You know how you have a giant collection of datasets saved, but you never seem to get to them? The Guardian Datablog posted one that moved me from my usual weekend lethargy. Not about some world injustice, a critical healthcare issue, or anything Genuinely Important -- but UK book sales data, checking into whether Fifty Shades of Grey is really the UK's bestselling book of all time.
I grabbed it and had a poke around. My curiosity was less about EL James (although mad props to a fanfic writer for making the big time) than about general genre and gender distributions. At a base line, when I did some hasty labeling, I saw that as expected, fiction overwhelms, and women are writing more of it:
Then I threw in some data analysis, just to see if there were any trends there. Okay, EL James finally pops up. Maybe there is a mild trend towards women selling more here?

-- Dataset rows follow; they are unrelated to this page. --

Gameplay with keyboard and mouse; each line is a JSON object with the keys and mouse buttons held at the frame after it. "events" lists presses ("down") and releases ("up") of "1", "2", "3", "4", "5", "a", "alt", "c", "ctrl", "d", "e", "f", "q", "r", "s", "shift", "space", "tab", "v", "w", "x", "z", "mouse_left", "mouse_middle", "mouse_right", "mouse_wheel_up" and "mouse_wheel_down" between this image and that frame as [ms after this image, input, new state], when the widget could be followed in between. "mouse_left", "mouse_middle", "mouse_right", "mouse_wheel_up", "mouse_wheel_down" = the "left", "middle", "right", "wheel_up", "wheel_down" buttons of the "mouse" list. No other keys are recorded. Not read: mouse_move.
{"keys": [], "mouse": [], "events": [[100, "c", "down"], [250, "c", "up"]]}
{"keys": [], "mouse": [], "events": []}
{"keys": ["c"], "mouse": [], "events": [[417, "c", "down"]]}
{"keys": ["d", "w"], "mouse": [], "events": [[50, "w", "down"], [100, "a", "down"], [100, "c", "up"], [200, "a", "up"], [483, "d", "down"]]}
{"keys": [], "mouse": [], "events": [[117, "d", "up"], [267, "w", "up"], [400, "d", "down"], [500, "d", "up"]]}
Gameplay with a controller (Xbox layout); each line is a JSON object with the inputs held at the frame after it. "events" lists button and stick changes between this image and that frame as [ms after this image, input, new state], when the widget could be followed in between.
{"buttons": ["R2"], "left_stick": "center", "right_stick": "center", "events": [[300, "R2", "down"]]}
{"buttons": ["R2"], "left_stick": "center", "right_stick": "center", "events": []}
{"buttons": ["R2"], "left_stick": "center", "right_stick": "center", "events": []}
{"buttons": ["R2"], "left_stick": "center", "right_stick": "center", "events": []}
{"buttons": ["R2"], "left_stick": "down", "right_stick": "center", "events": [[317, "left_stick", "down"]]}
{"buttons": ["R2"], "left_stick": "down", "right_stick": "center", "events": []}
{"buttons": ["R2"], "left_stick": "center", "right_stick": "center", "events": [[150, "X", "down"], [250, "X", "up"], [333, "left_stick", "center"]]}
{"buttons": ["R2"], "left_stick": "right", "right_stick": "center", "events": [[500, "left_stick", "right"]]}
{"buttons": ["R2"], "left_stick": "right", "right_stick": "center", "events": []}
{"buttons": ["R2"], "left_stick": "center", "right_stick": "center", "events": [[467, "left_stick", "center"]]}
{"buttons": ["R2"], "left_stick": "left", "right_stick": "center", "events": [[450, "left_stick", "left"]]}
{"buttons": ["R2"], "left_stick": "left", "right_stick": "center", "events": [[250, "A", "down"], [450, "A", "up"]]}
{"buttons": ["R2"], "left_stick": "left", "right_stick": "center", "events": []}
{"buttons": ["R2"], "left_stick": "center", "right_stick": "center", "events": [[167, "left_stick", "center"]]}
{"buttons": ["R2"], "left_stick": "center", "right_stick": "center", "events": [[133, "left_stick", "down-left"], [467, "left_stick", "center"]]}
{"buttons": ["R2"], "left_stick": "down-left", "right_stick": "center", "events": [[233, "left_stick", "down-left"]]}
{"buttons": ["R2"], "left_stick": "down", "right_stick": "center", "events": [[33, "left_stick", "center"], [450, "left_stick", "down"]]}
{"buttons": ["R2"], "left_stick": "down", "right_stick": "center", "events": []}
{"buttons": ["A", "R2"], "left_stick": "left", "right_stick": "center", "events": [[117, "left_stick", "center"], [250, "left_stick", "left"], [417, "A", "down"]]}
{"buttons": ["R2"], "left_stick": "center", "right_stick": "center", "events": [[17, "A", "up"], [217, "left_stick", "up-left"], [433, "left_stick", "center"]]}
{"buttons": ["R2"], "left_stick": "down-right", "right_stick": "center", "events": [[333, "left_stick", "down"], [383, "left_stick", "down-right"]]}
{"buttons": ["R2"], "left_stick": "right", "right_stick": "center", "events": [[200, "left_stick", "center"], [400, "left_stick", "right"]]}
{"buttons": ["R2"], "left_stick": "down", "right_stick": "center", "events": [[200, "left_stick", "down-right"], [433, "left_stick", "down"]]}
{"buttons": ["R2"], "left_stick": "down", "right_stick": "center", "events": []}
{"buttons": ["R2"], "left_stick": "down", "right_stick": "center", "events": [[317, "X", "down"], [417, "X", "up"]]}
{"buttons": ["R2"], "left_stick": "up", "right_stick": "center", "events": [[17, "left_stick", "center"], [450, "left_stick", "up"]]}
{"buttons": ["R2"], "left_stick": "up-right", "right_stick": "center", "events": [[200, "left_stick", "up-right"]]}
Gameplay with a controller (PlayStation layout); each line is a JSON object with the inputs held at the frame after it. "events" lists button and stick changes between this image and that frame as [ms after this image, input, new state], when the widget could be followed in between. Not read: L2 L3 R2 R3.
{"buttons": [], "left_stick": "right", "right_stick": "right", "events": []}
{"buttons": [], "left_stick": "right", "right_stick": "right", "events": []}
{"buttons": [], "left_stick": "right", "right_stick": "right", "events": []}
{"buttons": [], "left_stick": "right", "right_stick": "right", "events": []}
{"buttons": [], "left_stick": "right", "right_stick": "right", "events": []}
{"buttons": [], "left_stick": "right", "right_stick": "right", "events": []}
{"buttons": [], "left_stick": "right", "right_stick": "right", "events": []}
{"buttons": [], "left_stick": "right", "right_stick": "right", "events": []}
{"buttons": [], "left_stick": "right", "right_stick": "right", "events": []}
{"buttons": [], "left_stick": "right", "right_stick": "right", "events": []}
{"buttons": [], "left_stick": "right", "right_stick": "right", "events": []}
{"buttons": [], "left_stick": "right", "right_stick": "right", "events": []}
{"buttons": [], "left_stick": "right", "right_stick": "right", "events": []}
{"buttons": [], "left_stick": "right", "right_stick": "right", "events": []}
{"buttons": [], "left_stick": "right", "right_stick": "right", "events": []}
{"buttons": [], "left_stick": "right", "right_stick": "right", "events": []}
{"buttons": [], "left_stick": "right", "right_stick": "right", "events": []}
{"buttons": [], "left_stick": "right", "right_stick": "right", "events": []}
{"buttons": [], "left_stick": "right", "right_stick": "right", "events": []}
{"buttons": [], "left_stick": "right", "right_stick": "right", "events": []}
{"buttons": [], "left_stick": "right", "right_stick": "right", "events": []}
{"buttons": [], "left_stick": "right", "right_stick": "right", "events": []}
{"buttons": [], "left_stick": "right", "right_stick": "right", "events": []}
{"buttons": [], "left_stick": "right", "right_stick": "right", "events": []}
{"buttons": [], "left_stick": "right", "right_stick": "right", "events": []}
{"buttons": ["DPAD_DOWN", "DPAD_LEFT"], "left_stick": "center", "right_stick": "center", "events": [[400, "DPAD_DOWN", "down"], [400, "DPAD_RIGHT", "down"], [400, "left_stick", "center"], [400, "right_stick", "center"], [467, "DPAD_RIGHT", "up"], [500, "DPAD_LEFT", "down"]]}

Then I looked at publishing houses. I wondered if any of them were perhaps making more money off women than off men, and which ones?
This one suprised me a little more than I expected. Bloomsbury publishes JK Rowling, of course (and Khaled Hosseini, who incidentally lives in the USA). The rather macho-looking Transworld has Dan Brown, Bill Bryson, Richard Dawkins (and also Joanne Harris with Chocolat).
But the quickie plot that got me really motivated to spend my Saturday on graphs was this one:
My first thought was "How very irritating: the women bestsellers are all labelled as writing for children, even though they dominate the list. And what is up with the science fiction and fantasy group there?" It seems that one of JK Rowling's oeuvre was a top seller in its "adult" edition too. The one male author in SF&F is Tolkien (for Lord of the Rings, all of them, I suppose). Which means that no actual "science fiction" is on this list, it's all fantasy, if you're tracking genre like I do. Other big names for kids are the Twilight series and Hunger Games series, also stuffed into "Young Adult." EL James is classified in "Romance & Sagas." I guess there's no "Porn" category, or "Adult," like there is for movies, which I think is a real prudish shame.
I regrouped a bit; I put the fantasy books together, whether they are for "kids" or not. That includes Philip Pullman, Stephanie Meyer, Suzanne Collins. Most adult women I know have read JK Rowling, Stephanie Meyer, and Suzanne Collins. I actually find it disgusting that publishers would trivialize these authors as writing "for kids," especially given what's in them -- but that's a gender genre rant for another day. I left Time Traveler's Wife in General Fic, although it could go in Romance or Fantasy, I suppose. I put the two Bridget Jones in with Romance, although I feel the Romance vs. General Fic to be a rather slippery slope. I did not put Chocolat in Romance. I grouped the Biography and Autobiography together. The food and diet related items seemed most interesting as a meta-group. Here's my remash of the genre and gender stats:
Men are represented in more genres, even with my regrouping. But why are there no women in Crime, Thrillers and Adventure on this list? Where are the women mystery writers? (Did I perhaps miss one I should have categorized as genre?) Likewise, there are no male Romance & Saga writers shown here. Yeah, I think the jokes about male "sagas" really are due at this point. (Note a couple links from a recent Twitter exchange on long books by men: "The Exasperating Maleness of Long Novels" and "Why Don't Women Write Long Novels?".)
Finally, I did one arranged by author, just to see, and of course JK Rowling rules the list. Male and female authors are pretty evenly distributed throughout, as well.
What's most interesting here is that the very last one listed is Suzanne Collins, despite the recent Amazon announcement that the Hunger Games books have now outsold Harry Potter on their site. Curious! A US/UK difference? Ebooks not accounted for in the Neilsen data?
Just in time, the Hunger Games DVD is out, and I know what I'm watching tonight. It's also high time I gave Fifty Shades of Grey a shot, even if it's not SF & Fantasy. If you want to check my recodes and the original data, I uploaded the spreadsheet with my new columns here. Please let me know if you think I made any mistakes in recategorizing (or especially gender labels).
PS. I screened out the weird Beano entry, which has no author listed. So this is really about the top 99 books.
PPS. At Readercon recently, a bunch of SF&F writers on a panel said the way to publishing success was to "write a boring thriller." (Me: "I could totally do that!") Now I think it's: Write a great fantasy with teen heros that a publisher will buy from a woman, that in a great act of resistance against age-ist stereotyping by The Man, adult women everywhere download and enjoy shamelessly and tell each other about where male publishers can't hear.